[extropy-chat] Superrationality

Hal Finney hal at finney.org
Sat May 20 05:57:08 UTC 2006


Lee Corbin writes:
> I have one question. Suppose that today Hofstadter suddenly a time machine,
> and decides to visit the year 1983. He then finds himself in a sealed room,
> with his 1983 version in an adjacent sealed room. All each know is that
> they're in a one-shot PD with each other, and each knows the year from which
> the other comes.
>
> Our Doug, (Doug 2006) consults the payoff matrix.  It says
>
>      (5,5) | (0,10)
>      (10,0)| (1,1)
>
> It is clear what the 1983 Doug will do. What move should our
> Doug play in order to maximize his payoff?

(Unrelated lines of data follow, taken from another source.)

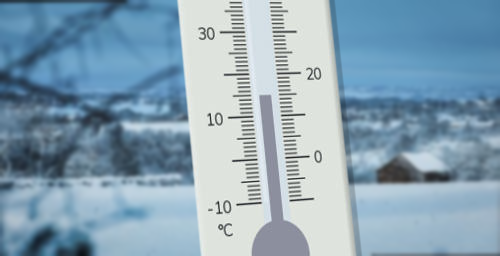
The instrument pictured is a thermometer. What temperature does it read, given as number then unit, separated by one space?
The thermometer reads 15 °C
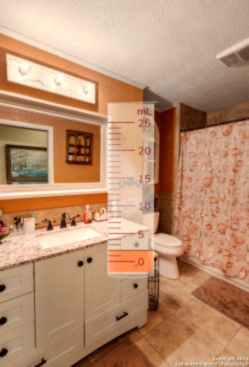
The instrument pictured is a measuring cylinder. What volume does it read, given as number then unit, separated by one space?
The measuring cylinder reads 2 mL
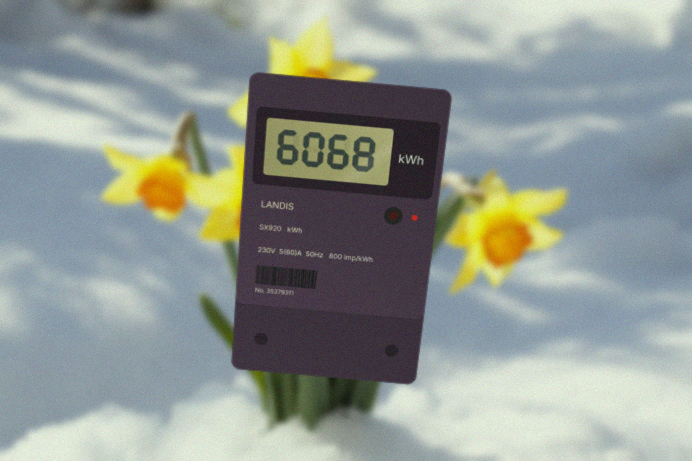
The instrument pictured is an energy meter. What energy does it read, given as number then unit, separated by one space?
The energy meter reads 6068 kWh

It's funny that you should word the question like that, since there is
a fundamental ambiguity in the word "his" in this situation.  We might
argue that cooperating will maximize "his", Douglas Hofstadter's, payoff,
making it 5+5=10, with 5 coming earlier and therefore, due to discounting
and inflation, worth more.  Or we might interpret it to be asking what
will maximize Doug-2006's payoff, in which case defecting would serve.

One problem with this time-machine variant is that it raises a causation
paradox.  Wouldn't Doug-2006 remember being visited by a future version
of himself, back in 1983?  Wouldn't he remember how that future self had
played, and in that case, wouldn't he be forced to play the same way
this time?  Perhaps we can get around this by assuming that the 1983
version submitted to localized amnesia, forgetting the details of the
incident; or else we could use a model of time travel where a new time
line is formed when the future person reaches the past.

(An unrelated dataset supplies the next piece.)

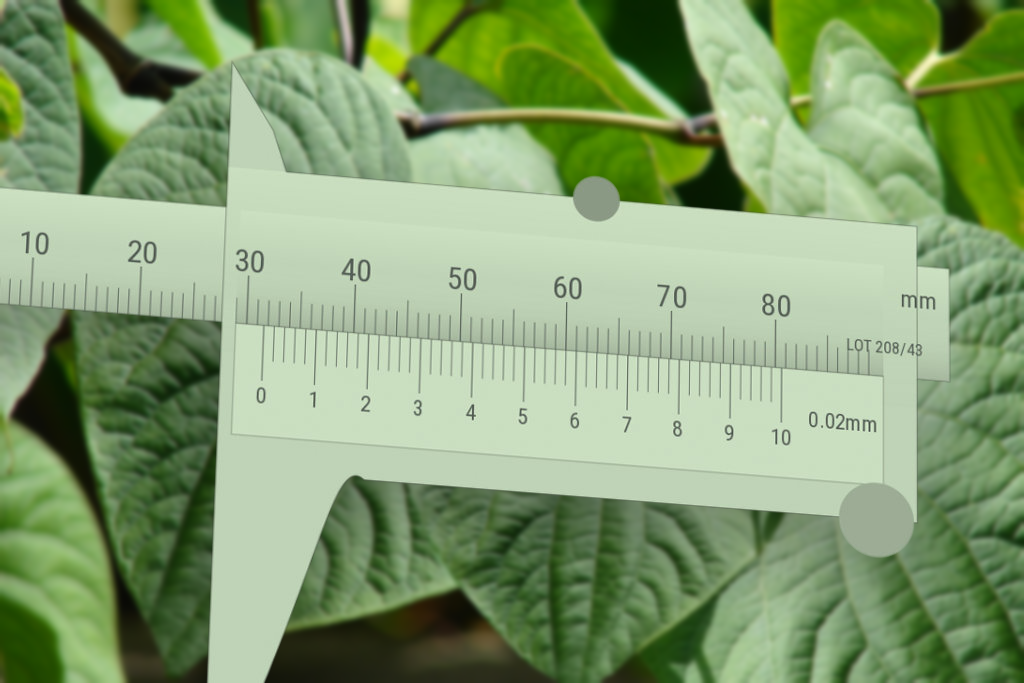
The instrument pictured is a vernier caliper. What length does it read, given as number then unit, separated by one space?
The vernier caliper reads 31.6 mm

I can't speak for Hofstadter, of course, but ignoring these complications
I strongly suspect he would cooperate in this situation.  We know he
found the reasoning compelling enough in 1983 to make quite an issue
of it.  If he still feels that way, he will play the same.  If not,
I imagine that out of solidarity and sympathy for his earlier self,
he will show respect for the person he was and continue to follow that
principle.  How many of us might be more motivated to follow through on
our commitments, plans and dreams, if we could somehow be confronted by
our younger selves and called to account for how we had lived our lives?